■ **Data for this exercise**
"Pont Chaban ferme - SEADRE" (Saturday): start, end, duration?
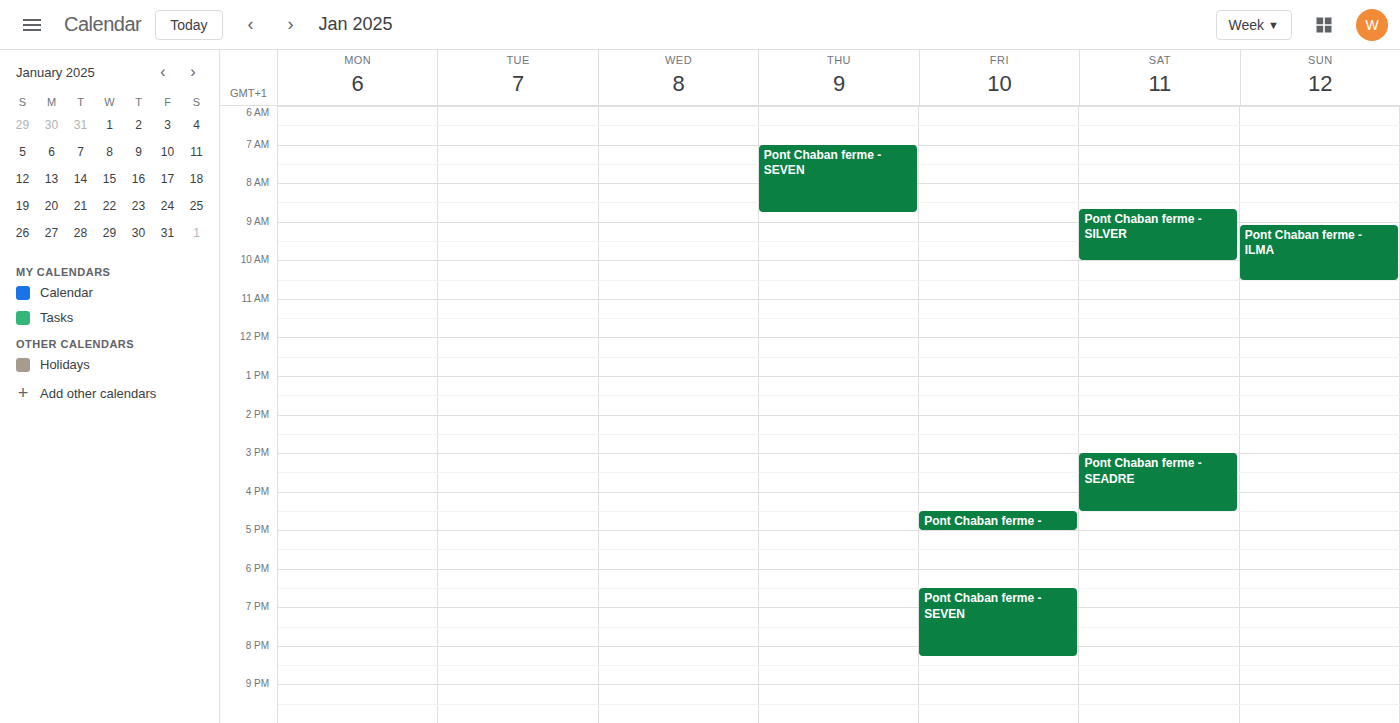
3:00 PM to 4:30 PM, 1 hour 30 minutes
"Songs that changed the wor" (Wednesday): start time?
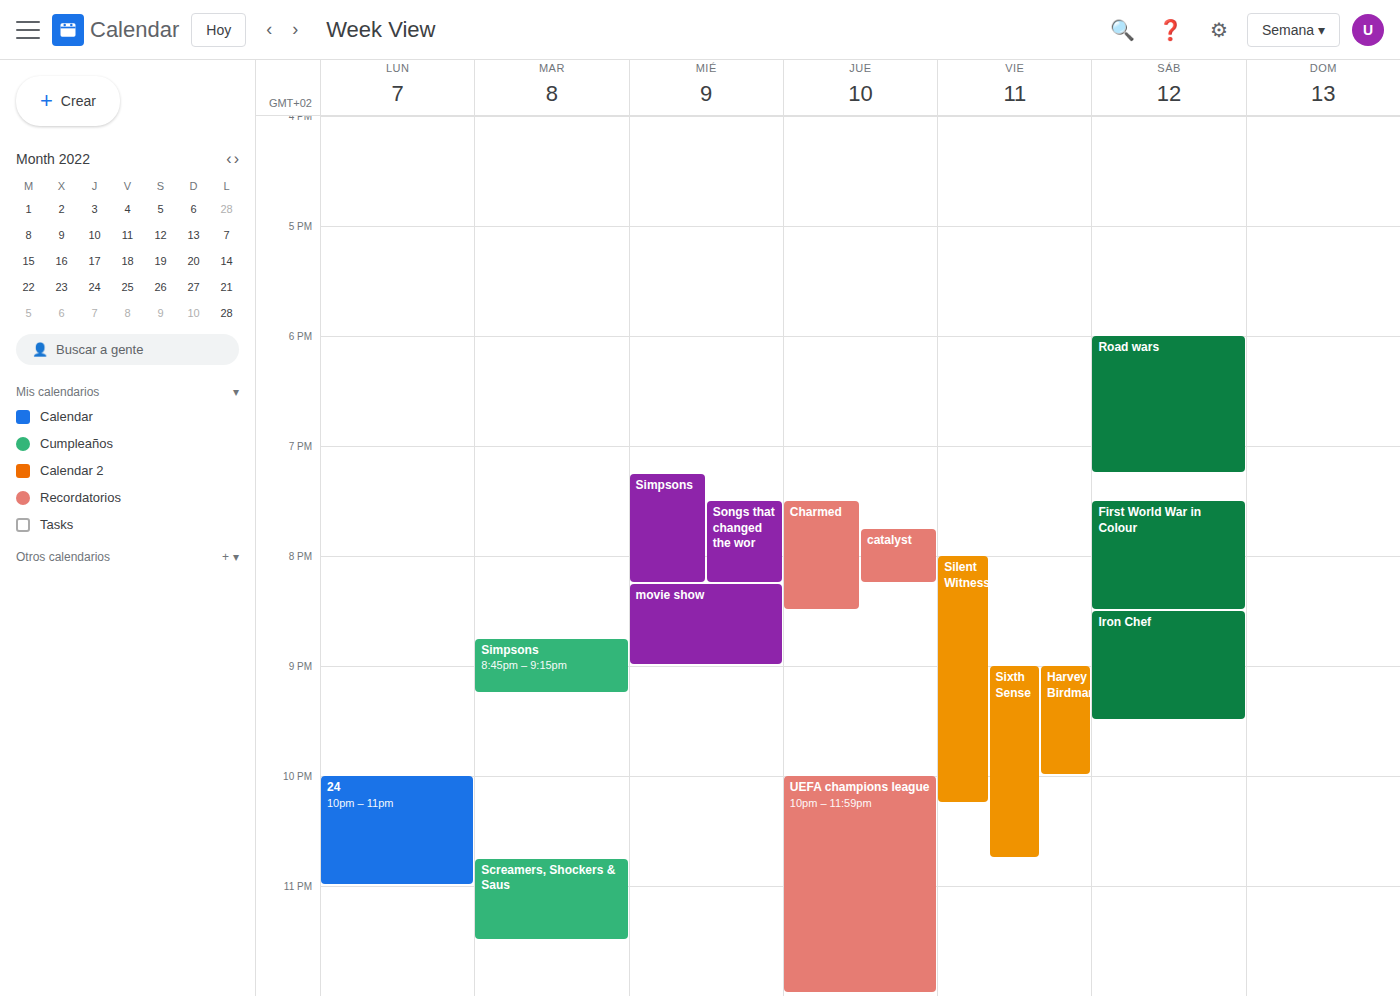
7:30 PM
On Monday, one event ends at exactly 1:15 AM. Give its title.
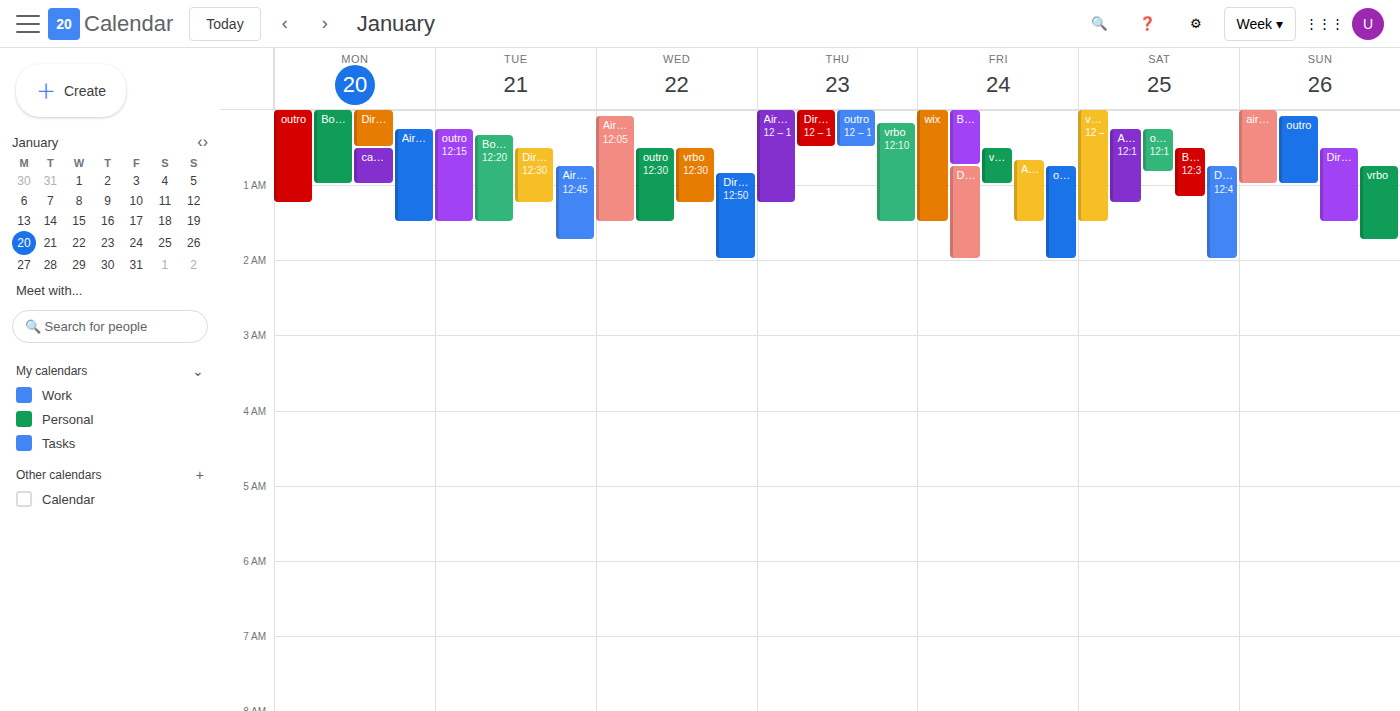
"outro"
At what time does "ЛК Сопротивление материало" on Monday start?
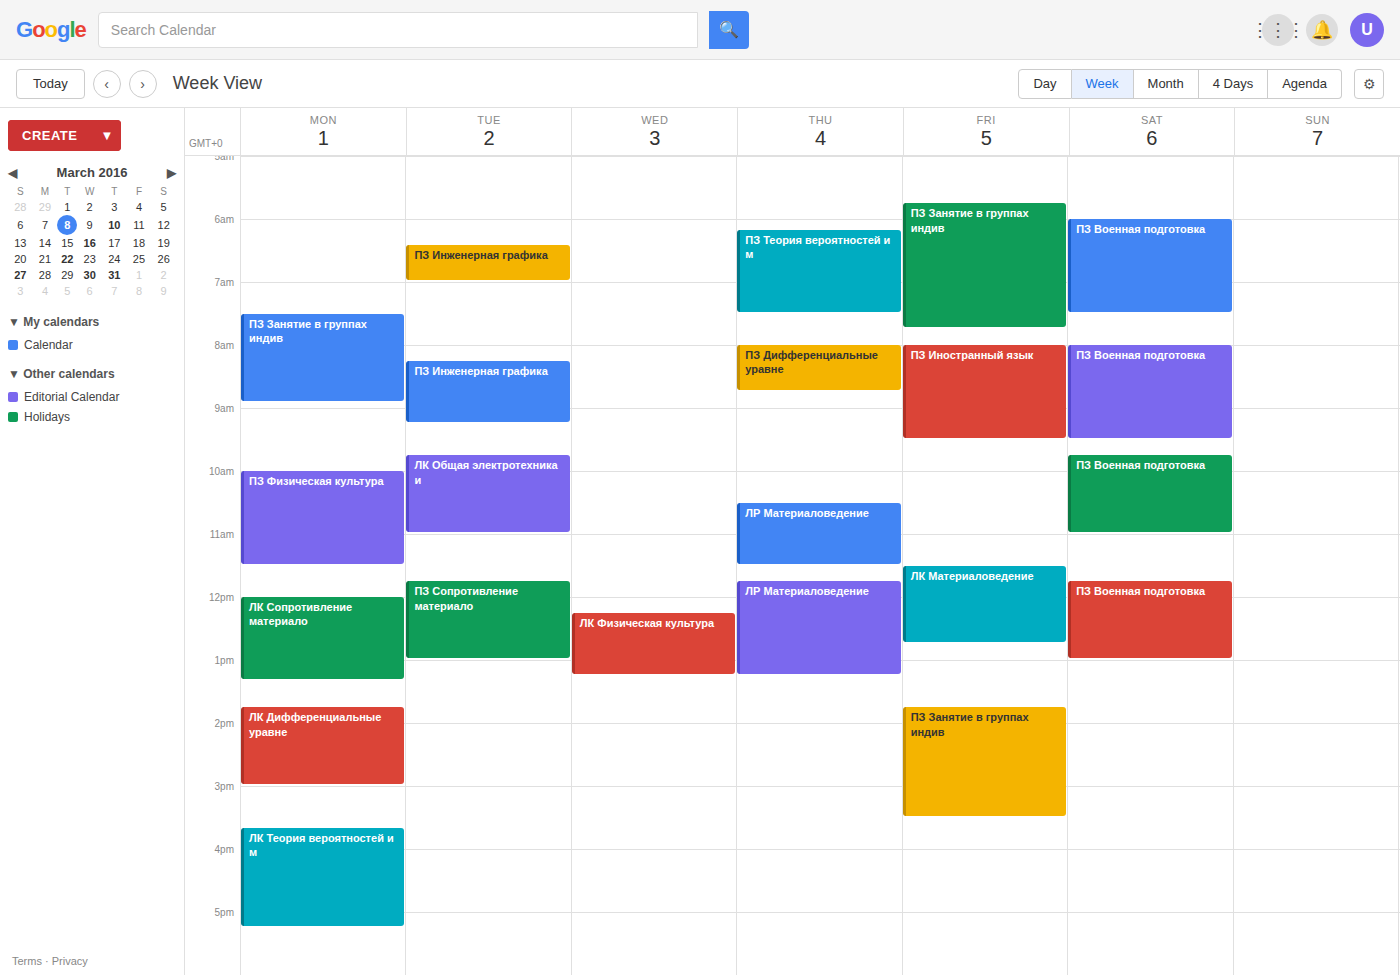
12:00 PM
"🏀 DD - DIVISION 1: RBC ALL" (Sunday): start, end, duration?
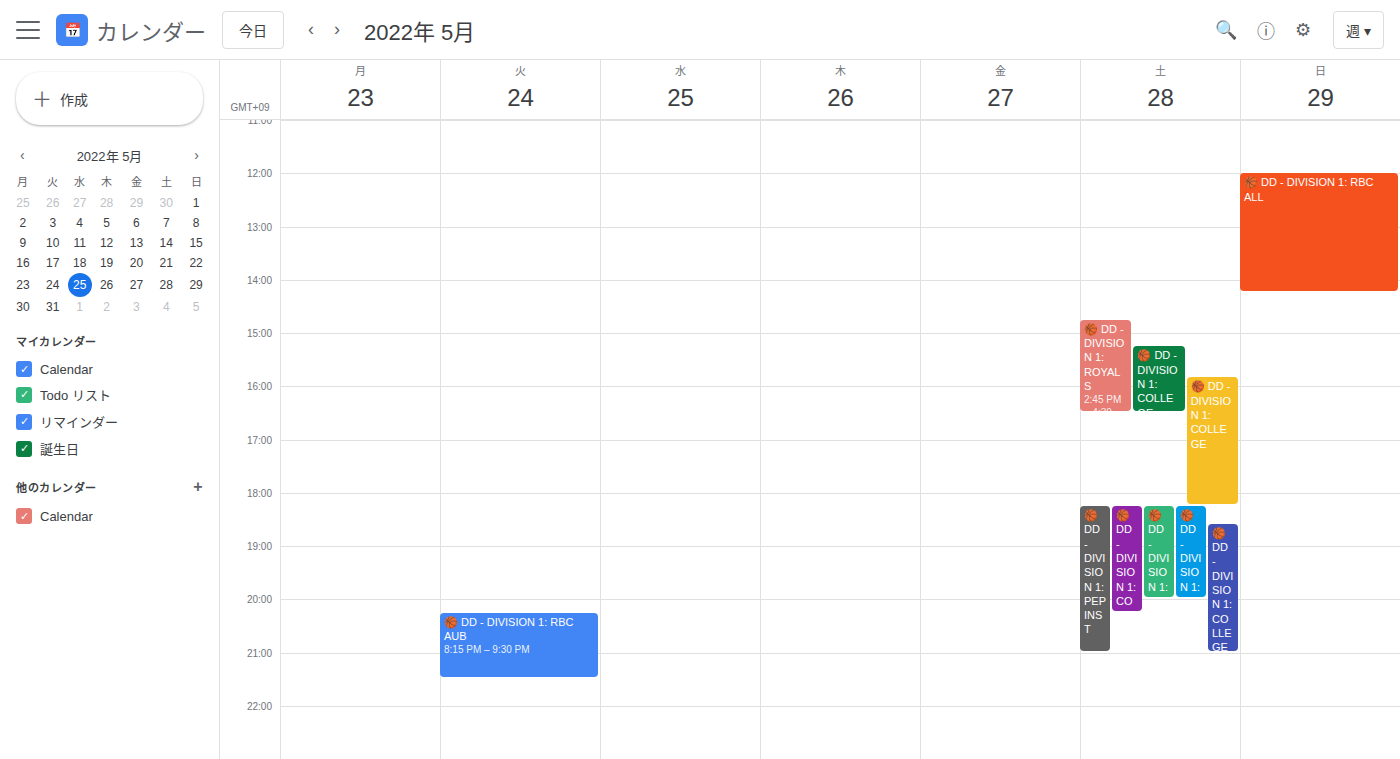
12:00 PM to 2:15 PM, 2 hours 15 minutes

■ **Stated goal**
Can you copy out, word for word, the stretch of lines from the one containing "On Monday, one" through the last line above, leaving out the pictures?

■ **Worked answer**
On Monday, one event ends at exactly 1:15 AM. Give its title.
"outro"
At what time does "ЛК Сопротивление материало" on Monday start?
12:00 PM
"🏀 DD - DIVISION 1: RBC ALL" (Sunday): start, end, duration?
12:00 PM to 2:15 PM, 2 hours 15 minutes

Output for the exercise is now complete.